■ Task requirements ■
All of the data below should be printed again exactly, pictures excluded.

*-*-*

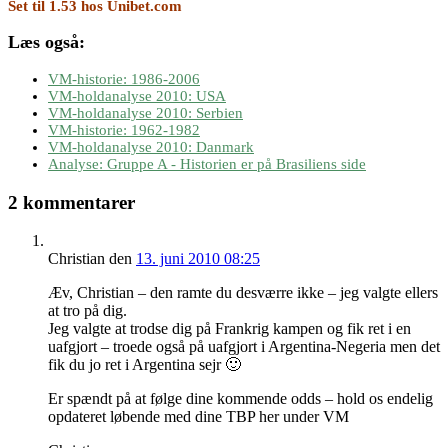
Set til 1.53 hos Unibet.com
Læs også:
VM-historie: 1986-2006
VM-holdanalyse 2010: USA
VM-holdanalyse 2010: Serbien
VM-historie: 1962-1982
VM-holdanalyse 2010: Danmark
Analyse: Gruppe A - Historien er på Brasiliens side
2 kommentarer
Christian
den
13. juni 2010 08:25
Æv, Christian – den ramte du desværre ikke – jeg valgte ellers
at tro på dig.
Jeg valgte at trodse dig på Frankrig kampen og fik ret i en
uafgjort – troede også på uafgjort i Argentina-Negeria men det
fik du jo ret i Argentina sejr 🙂
Er spændt på at følge dine kommende odds – hold os endelig
opdateret løbende med dine TBP her under VM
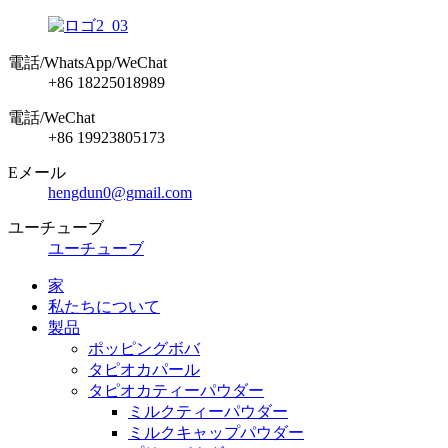
電話/WhatsApp/WeChat
+86 18225018989
電話/WeChat
+86 19923805173
Eメール
hengdun0@gmail.com
ユーチューブ
ユーチューブ
家
私たちについて
製品
ポッピングボバ
タピオカパール
タピオカティーパウダー
ミルクティーパウダー
ミルクキャップパウダー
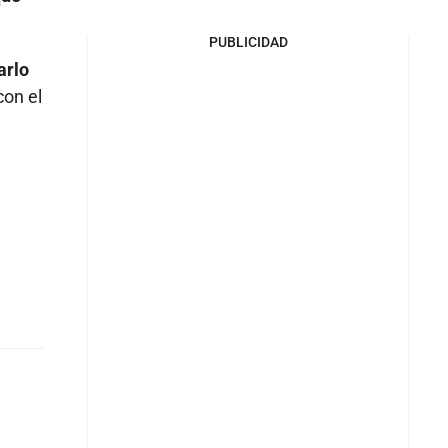
PUBLICIDAD
arlo
con el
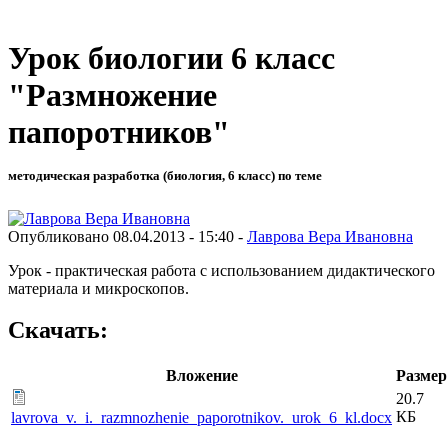
Урок биологии 6 класс
"Размножение
папоротников"
методическая разработка (биология, 6 класс) по теме
Опубликовано 08.04.2013 - 15:40 -
Лаврова Вера Ивановна
Урок - практическая работа с использованием дидактического
материала и микроскопов.
Скачать:
Вложение
Размер
20.7
КБ
lavrova_v._i._razmnozhenie_paporotnikov._urok_6_kl.docx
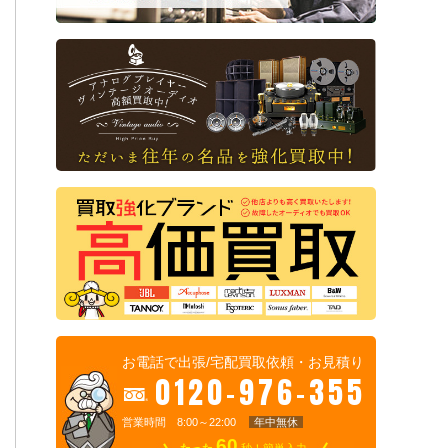
お電話で出張/宅配買取依頼・お見積り
0120-976-355
営業時間 8:00～22:00
年中無休
60
たった
秒！簡単入力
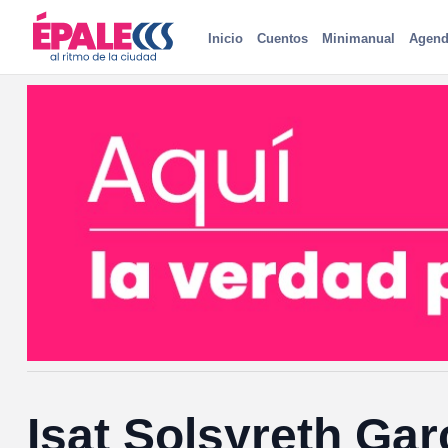
Inicio
Cuentos
Minimanual
Agend
Isat Solsyreth Ga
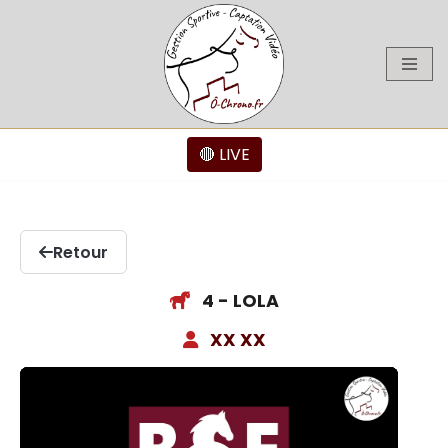
Aller
au
contenu
🔴 LIVE
Retour
4 - LOLA
XX XX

*-*-*

■ Task answer ■
Set til 1.53 hos Unibet.com
Læs også:
VM-historie: 1986-2006
VM-holdanalyse 2010: USA
VM-holdanalyse 2010: Serbien
VM-historie: 1962-1982
VM-holdanalyse 2010: Danmark
Analyse: Gruppe A - Historien er på Brasiliens side
2 kommentarer
Christian
den
13. juni 2010 08:25
Æv, Christian – den ramte du desværre ikke – jeg valgte ellers
at tro på dig.
Jeg valgte at trodse dig på Frankrig kampen og fik ret i en
uafgjort – troede også på uafgjort i Argentina-Negeria men det
fik du jo ret i Argentina sejr 🙂
Er spændt på at følge dine kommende odds – hold os endelig
opdateret løbende med dine TBP her under VM
電話/WhatsApp/WeChat
+86 18225018989
電話/WeChat
+86 19923805173
Eメール
hengdun0@gmail.com
ユーチューブ
ユーチューブ
家
私たちについて
製品
ポッピングボバ
タピオカパール
タピオカティーパウダー
ミルクティーパウダー
ミルクキャップパウダー
PUBLICIDAD
arlo
con el
Урок биологии 6 класс
"Размножение
папоротников"
методическая разработка (биология, 6 класс) по теме
Опубликовано 08.04.2013 - 15:40 -
Лаврова Вера Ивановна
Урок - практическая работа с использованием дидактического
материала и микроскопов.
Скачать:
Вложение
Размер
20.7
КБ
lavrova_v._i._razmnozhenie_paporotnikov._urok_6_kl.docx
お電話で出張/宅配買取依頼・お見積り
0120-976-355
営業時間 8:00～22:00
年中無休
60
たった
秒！簡単入力
Inicio
Cuentos
Minimanual
Agend
Isat Solsyreth Ga
Aller
au
contenu
🔴 LIVE
Retour
4 - LOLA
XX XX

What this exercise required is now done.